***** 抜粋本文
これは詩なのかエッセイなのか小説なのか。はたまた呪いなのか。

そんなことを考えなのか読みはじめた詩人伊藤比呂美による『とげ抜き新巣鴨地蔵縁起』だが、読み終わった今はこう思う。そんな分類どうでもよい。
これはすごい本だ。

図書館の詩集コーナーで見つけた。
表紙のデザインは、赤色と臙脂色の間のような色を背景に、筆で書いたようなフォントで書かれた黒文字の題名というシンプルなもの。
開いてみると、上下の余白が極端に少なく、フォントもちょっと特殊だ。
ブックデザインやフォントの知識がなく的確に表現できないのだが、普通の本とは違う。よくある詩集とも違う。
思わず借りた。読んだ。
読み終わった今、圧倒されている。

長編詩、なのだろうか

やはりこれは詩なのだろう。長い詩は苦手だ。だけれどもこの本は夢中になって読んでしまった。
独特の文体のもとで書かれているのは著者の日常。
日常、のはずなのに、そこで書かれている日常は常に老いと死の影が色濃く匂う。
五十になる著者。その老いた両親。ずっと年上で先に死ぬであろう夫。若くして癌の疑いのある友人。社会に適応できない次女。
書かれている日常は、幸せとは形容しがたい。
例えば、著者は夫と住むアメリカから、日に日に衰えていく日本の両親を思う。

わたしは思う、わたしの両親はともに寂しくてそしてふしあわせだと、それがわたしを悩ませる、とわたしは友人に語りました。
 母は病院で寝たきりで、二十分おきに看護師がやってきて向きを変える。
 父は家で犬と暮らす。日本の朝、娘から電話がかかってくる。元気だよという。  (p168)

読者の私は思う。歳はとりたくない、と。早く死にたいと。
著者の友人である年上の詩人も言う。「早く逝きたいなと思って」。友人はパーキンソン病と糖尿病を患っていた。

 昔の人たちもね、年を取った人たちが、早うお迎えが来ればよかばってんってよくいってました、しかし生命力というのは個々に違うから、「生かされる」ということ、ありますよね、ほんとうにおたくのおかあさん、お気の毒、お苦しいと思います。
 やっぱりわたしたち、どこから死がやって来る、あるいは命が終わるまで生きていなくちゃいけないのでしょうか。
 そうですね。
 その覚悟でいらっしゃいますか。
 そうですね。  (p245)

私は、そんな覚悟はできない。そんな覚悟もなく、早く死にたいと思っている。毎日のように。
この本には「生」惨さというものが行間からこれでもかというほど滲んでいる。
**********
***** 分析用データ
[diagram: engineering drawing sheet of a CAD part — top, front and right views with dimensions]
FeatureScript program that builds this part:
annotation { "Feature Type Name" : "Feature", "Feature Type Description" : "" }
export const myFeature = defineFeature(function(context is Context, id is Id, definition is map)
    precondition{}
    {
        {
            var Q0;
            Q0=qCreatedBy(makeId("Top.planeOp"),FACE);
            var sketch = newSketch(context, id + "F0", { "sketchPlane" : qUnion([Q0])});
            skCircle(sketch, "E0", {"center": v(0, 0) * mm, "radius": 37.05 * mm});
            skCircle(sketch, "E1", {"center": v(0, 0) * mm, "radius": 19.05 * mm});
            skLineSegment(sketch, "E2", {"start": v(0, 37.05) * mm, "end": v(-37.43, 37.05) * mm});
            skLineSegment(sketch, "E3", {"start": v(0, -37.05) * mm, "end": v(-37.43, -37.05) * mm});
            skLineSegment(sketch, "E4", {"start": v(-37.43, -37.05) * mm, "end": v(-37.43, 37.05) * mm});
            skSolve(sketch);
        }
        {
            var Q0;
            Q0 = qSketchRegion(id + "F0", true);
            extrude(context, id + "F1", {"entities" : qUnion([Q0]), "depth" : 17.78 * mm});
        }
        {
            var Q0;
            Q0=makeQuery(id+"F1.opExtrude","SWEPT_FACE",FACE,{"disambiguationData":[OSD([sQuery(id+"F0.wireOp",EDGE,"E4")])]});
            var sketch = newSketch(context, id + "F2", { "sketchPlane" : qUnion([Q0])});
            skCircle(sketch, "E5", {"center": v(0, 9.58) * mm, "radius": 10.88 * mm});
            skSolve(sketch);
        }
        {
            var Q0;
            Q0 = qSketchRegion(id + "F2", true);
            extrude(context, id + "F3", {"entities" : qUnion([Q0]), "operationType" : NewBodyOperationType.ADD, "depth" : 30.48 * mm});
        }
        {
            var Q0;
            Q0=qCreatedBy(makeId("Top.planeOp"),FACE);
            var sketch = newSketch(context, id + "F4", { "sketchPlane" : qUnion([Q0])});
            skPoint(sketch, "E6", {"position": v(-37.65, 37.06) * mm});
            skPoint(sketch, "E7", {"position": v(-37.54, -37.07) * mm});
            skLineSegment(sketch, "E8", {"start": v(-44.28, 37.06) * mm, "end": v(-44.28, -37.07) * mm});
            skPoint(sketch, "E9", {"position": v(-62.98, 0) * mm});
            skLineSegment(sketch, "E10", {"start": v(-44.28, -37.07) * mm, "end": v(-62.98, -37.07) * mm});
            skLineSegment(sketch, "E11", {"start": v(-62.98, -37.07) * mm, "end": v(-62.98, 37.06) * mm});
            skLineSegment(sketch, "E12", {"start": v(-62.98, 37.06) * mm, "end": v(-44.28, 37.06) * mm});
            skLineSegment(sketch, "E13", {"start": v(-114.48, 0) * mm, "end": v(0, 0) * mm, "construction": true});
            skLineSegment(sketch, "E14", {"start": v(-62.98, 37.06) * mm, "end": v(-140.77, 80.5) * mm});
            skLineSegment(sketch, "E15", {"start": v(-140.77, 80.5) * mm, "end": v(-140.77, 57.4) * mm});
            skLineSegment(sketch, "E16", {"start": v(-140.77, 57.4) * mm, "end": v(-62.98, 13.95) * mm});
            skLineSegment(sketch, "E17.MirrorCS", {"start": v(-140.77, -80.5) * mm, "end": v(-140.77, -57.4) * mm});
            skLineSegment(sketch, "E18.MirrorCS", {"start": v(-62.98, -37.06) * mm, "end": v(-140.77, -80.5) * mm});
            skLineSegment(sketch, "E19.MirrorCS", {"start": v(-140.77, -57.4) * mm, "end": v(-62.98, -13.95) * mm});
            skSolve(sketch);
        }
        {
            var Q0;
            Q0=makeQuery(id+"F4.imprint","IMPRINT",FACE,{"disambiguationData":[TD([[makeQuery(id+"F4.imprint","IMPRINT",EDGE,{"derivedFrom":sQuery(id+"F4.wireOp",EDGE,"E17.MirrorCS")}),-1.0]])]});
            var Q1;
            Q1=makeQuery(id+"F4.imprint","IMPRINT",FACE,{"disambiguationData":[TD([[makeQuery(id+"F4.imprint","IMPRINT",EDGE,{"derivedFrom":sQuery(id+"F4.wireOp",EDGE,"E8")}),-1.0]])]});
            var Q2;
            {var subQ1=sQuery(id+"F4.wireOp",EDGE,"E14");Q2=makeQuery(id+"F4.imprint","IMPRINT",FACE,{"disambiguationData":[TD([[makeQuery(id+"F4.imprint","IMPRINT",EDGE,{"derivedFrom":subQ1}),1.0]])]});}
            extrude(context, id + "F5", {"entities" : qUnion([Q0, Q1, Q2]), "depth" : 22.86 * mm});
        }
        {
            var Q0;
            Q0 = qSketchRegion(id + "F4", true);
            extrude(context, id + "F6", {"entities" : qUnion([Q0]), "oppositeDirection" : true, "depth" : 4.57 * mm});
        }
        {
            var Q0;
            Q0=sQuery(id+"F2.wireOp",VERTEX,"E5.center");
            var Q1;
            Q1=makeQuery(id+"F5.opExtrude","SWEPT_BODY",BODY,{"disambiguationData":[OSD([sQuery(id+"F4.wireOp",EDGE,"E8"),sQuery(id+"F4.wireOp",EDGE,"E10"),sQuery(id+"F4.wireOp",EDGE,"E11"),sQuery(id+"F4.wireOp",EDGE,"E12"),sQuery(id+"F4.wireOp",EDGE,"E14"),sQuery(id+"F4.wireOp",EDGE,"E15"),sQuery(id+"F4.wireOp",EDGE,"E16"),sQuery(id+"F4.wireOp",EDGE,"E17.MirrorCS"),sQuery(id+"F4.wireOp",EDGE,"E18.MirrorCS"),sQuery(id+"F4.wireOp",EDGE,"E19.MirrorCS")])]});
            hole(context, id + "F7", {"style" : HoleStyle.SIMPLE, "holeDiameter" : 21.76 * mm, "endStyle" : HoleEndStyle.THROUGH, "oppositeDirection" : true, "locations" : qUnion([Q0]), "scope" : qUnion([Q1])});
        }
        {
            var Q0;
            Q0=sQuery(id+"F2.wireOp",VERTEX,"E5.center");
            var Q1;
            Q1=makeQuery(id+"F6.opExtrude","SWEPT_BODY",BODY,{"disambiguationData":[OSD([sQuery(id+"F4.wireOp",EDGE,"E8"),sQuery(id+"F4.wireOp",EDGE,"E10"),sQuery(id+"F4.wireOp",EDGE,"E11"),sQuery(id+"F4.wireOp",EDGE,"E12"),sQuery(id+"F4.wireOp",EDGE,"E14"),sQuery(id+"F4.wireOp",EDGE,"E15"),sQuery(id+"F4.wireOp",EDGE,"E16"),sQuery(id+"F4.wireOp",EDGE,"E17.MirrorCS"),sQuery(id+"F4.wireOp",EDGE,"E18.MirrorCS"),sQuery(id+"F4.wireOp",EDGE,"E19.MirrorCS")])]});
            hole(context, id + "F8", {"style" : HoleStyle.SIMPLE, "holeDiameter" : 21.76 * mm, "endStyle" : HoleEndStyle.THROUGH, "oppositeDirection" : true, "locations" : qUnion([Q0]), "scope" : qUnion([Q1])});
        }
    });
**********
= 課題内容 =
『とげ抜き新巣鴨地蔵縁起』の読書感想文を、最後の文の後から書き継ぎなさい。

= 解答結果 =
きれいごと、では終われない動物としての人間の悲しさが描かれている。それはしょうがないことだ。生きるのは苦しいこと。「老い」も「死」も生きている限り、誰でもが通る道である。

「死にたい」と思うのはおかしいことか。

ところで。私の指導教官は再来年定年退職である。
私は先生のことが時々羨ましくなる。孫もいて、家もあって、仕事も定年まで勤め上げて。あとは悠々自適な生活だ。
60を過ぎた先生は、まだ20代の私たちの若さを羨むのかもしれない。
しかし若さが何であろう。
寿命というのは誰にもわからない。こんなことを書いておきながら、明日には死ぬかもしれないし、もしかしたら今の祖父母の年齢以上に長生きするのかもしれない。
祖父は80を越えている。耳は遠くなってしまったが、足腰も頭もしっかりしている。喜ばしいことだ。
喜ばしいことだ。孫としては出来る限り長生きしてほしいと思う。
だけど。もし、私が祖父と同じぐらい生きるとすれば。
あと50年以上も生きないといけないとすれば。
気が遠くなる。
50年も生きないといけないなんて。

幸せな悩みだ。それはわかっている。十分にわかっている。「生きたくとも生きられない人もいる」。正論だ。でも、正論が何になろう。正論も、理想論も、きれいごとも、私を救いはしないだろう。
でも、残念ながら、この社会には思ってはいけないことは多すぎる。
「死にたい」ということも、どうやら、思ってはいけない言葉らしい。

幸か不幸か、死にたい生きたくないといくら思ったところで私は自殺できるほど強い人間でもない。
だからこうしてひっそりとブログに書く。あるいは詩人になれば、もっと言葉を発することが出来るのだろうか。

読書録

『とげ抜き新巣鴨地蔵縁起』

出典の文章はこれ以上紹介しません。